60TB? That's about a couple grand worth of space. Why would that be a lot of space to Google?
Even using 3TB consumer grade SATA disks you'd need 20 of them, an enclosure for 20 disks costs a lot more than a couple of grand.
That's a chassis for 2.5" disks so you'd be looking at 60x1TB disks, and that would mean 3 of those enclosures. Now rack them somewhere and add power - still much more than a couple of grand, we haven't even paid for the disks yet...
Yeah, I was a tad hyperbolic in just referring to the disks. I would expect the costs to be around $20/GB/year when you also factor in power - bigger drives are making a difference, but the other factors always cost more than the disks themselves.

It doesn't change the fact that 60TB is tiny for a company whose every product involves storing enormous quantities of data and serving them at monstrous scale.

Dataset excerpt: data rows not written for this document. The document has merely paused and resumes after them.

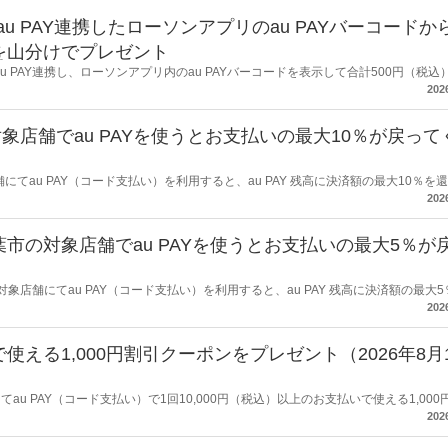
au PAY連携したローソンアプリのau PAYバーコードか
トを山分けでプレゼント
au PAY連携し、ローソンアプリ内のau PAYバーコードを表示して合計500円（税込
キャンペーンを開催します。
202
店舗でau PAYを使うとお支払いの最大10％が戻って
舗にてau PAY（コード支払い）を利用すると、au PAY 残高に決済額の最大10％を
202
市の対象店舗でau PAYを使うとお支払いの最大5％が
対象店舗にてau PAY（コード支払い）を利用すると、au PAY 残高に決済額の最大
202
で使える1,000円割引クーポンをプレゼント（2026年8月
au PAY（コード支払い）で1回10,000円（税込）以上のお支払いで使える1,000
す。
202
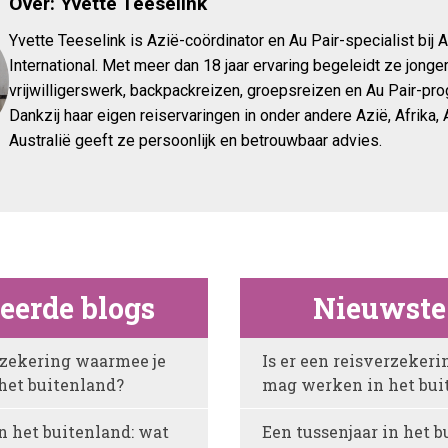
Over: Yvette Teeselink
Yvette Teeselink is Azië-coördinator en Au Pair-specialist bij A
International. Met meer dan 18 jaar ervaring begeleidt ze jonger
vrijwilligerswerk, backpackreizen, groepsreizen en Au Pair-pr
Dankzij haar eigen reiservaringen in onder andere Azië, Afrika,
Australië geeft ze persoonlijk en betrouwbaar advies.
teerde blogs
Nieuwste
erzekering waarmee je
Is er een reisverzeker
het buitenland?
mag werken in het bui
n het buitenland: wat
Een tussenjaar in het b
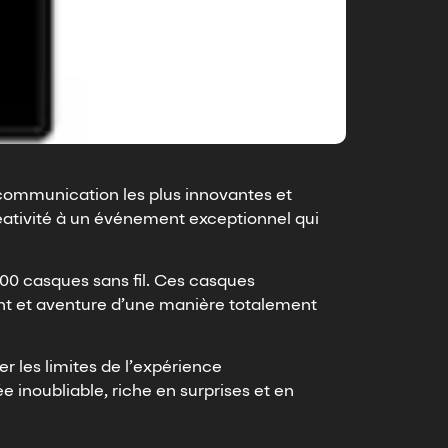
communication les plus innovantes et
éativité à un événement exceptionnel qui
500 casques sans fil. Ces casques
nt et aventure d’une manière totalement
 les limites de l’expérience
 inoubliable, riche en surprises et en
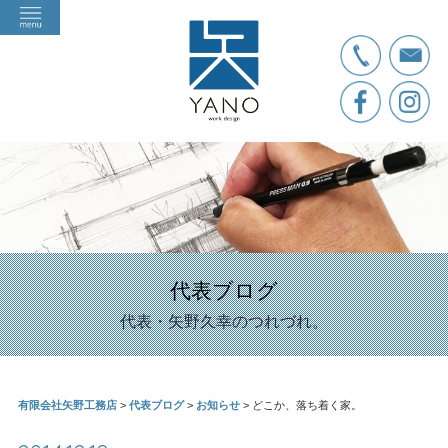
代表ブログ
代表・矢野久幸のつれづれ。
有限会社矢野工務店
>
代表ブログ
>
お知らせ
>
どこか、落ち着く家。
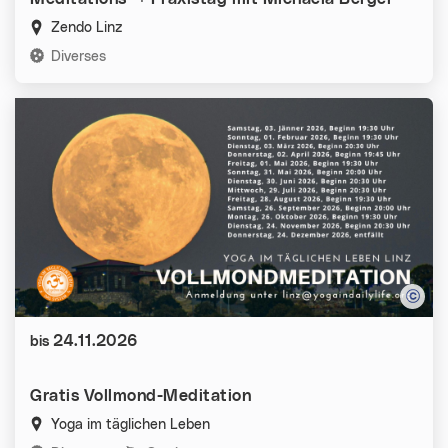
Zendo Linz
Kategorien:
Diverses
Datum:
24.11.2026
bis
Gratis Vollmond-Meditation
Yoga im täglichen Leben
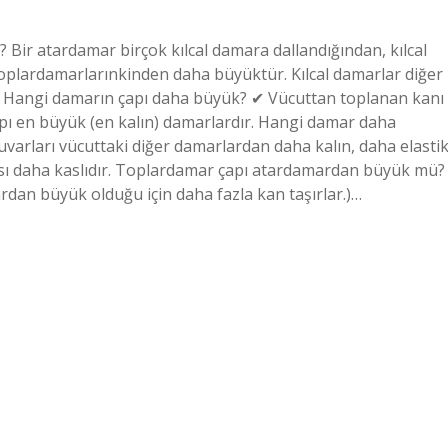
 Bir atardamar birçok kılcal damara dallandığından, kılcal
toplardamarlarınkinden daha büyüktür. Kılcal damarlar diğer
. Hangi damarın çapı daha büyük? ✔ Vücuttan toplanan kanı
apı en büyük (en kalın) damarlardır. Hangi damar daha
varları vücuttaki diğer damarlardan daha kalın, daha elasti
ısı daha kaslıdır. Toplardamar çapı atardamardan büyük mü?
dan büyük olduğu için daha fazla kan taşırlar.)…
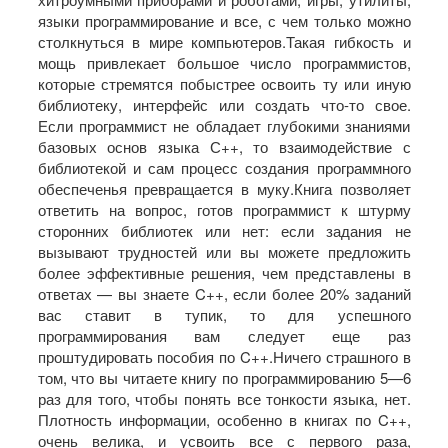
языки программирование и все, с чем только можно
столкнуться в мире компьютеров.Такая гибкость и
мощь привлекает большое число программистов,
которые стремятся побыстрее освоить ту или иную
библиотеку, интерфейс или создать что-то свое.
Если программист не обладает глубокими знаниями
базовых основ языка С++, то взаимодействие с
библиотекой и сам процесс создания программного
обеспеченья превращается в муку.Книга позволяет
ответить на вопрос, готов программист к штурму
сторонних библиотек или нет: если задания не
вызывают трудностей или вы можете предложить
более эффективные решения, чем представлены в
ответах — вы знаете C++, если более 20% заданий
вас ставит в тупик, то для успешного
программирования вам следует еще раз
проштудировать пособия по C++.Ничего страшного в
том, что вы читаете книгу по программированию 5—6
раз для того, чтобы понять все тонкости языка, нет.
Плотность информации, особенно в книгах по C++,
очень велика, и усвоить все с первого раза,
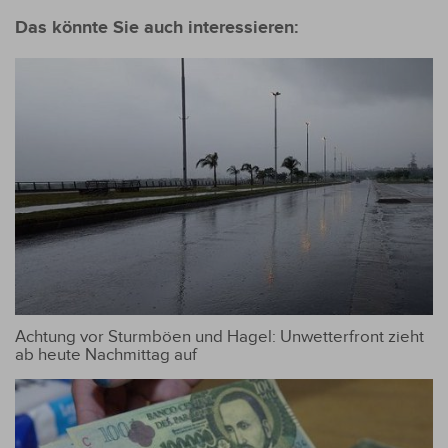
Das könnte Sie auch interessieren:
Achtung vor Sturmböen und Hagel: Unwetterfront zieht
ab heute Nachmittag auf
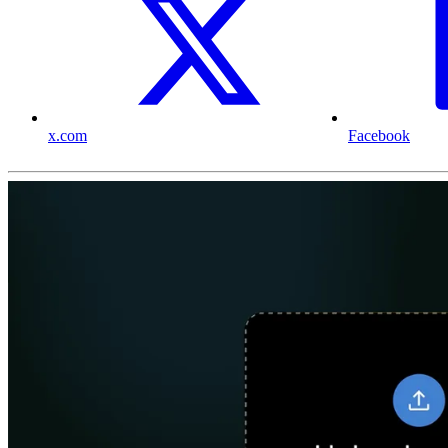
x.com
Facebook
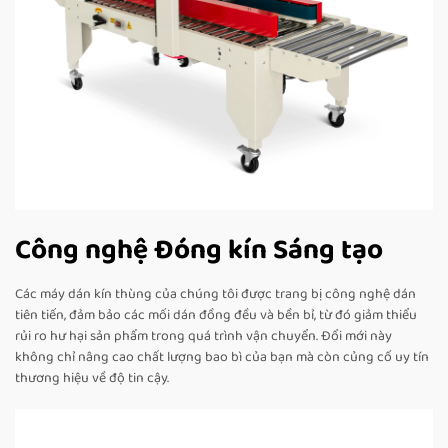
Công nghệ Đóng kín Sáng tạo
Các máy dán kín thùng của chúng tôi được trang bị công nghệ dán
tiên tiến, đảm bảo các mối dán đồng đều và bền bỉ, từ đó giảm thiểu
rủi ro hư hại sản phẩm trong quá trình vận chuyển. Đổi mới này
không chỉ nâng cao chất lượng bao bì của bạn mà còn củng cố uy tín
thương hiệu về độ tin cậy.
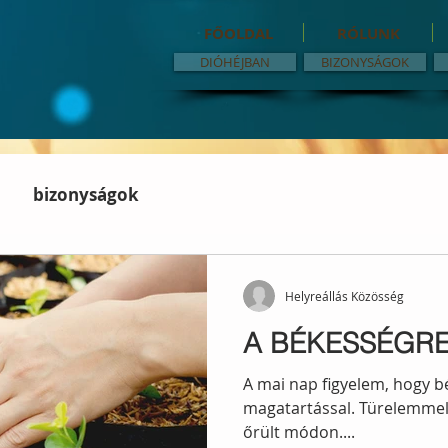
FŐOLDAL
RÓLUNK
DIÓHÉJBAN
BIZONYSÁGOK
bizonyságok
Helyreállás Közösség
A BÉKESSÉGRE 
A mai nap figyelem, hogy bé
magatartással. Türelemmel 
őrült módon....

And according to the GFS paper their are three copies of every chunk in a GFS cluster so that is 180TB, and they probably don't depend on one GFS cluster to meet their availability guidelines so if you had two that is really 320TB (180TB * 2).

And the amazing part is if you are in an open event where Google is talking about their infrastructure in general terms you will realize that that has to be mouse nuts compared to the amount of 'spinning rust' they have going on at any one time.

Absolutely agree!
Sorry, posted wrong chassis. Look for the SC847, that's 45x 3,5" in 4U. With 32x 2T S-ATA you're looking at roughly $5000 (incl. disks).

And Google likely gets them quite a bit cheaper than that.

Eh, I was definitely lowballing a lot with "a couple grand." You also need to factor in power and replication.
I have on the order of six terabytes knocking around in my house. I think the chocolate factory can store a few orders of magnitude more than me before it starts to sweat.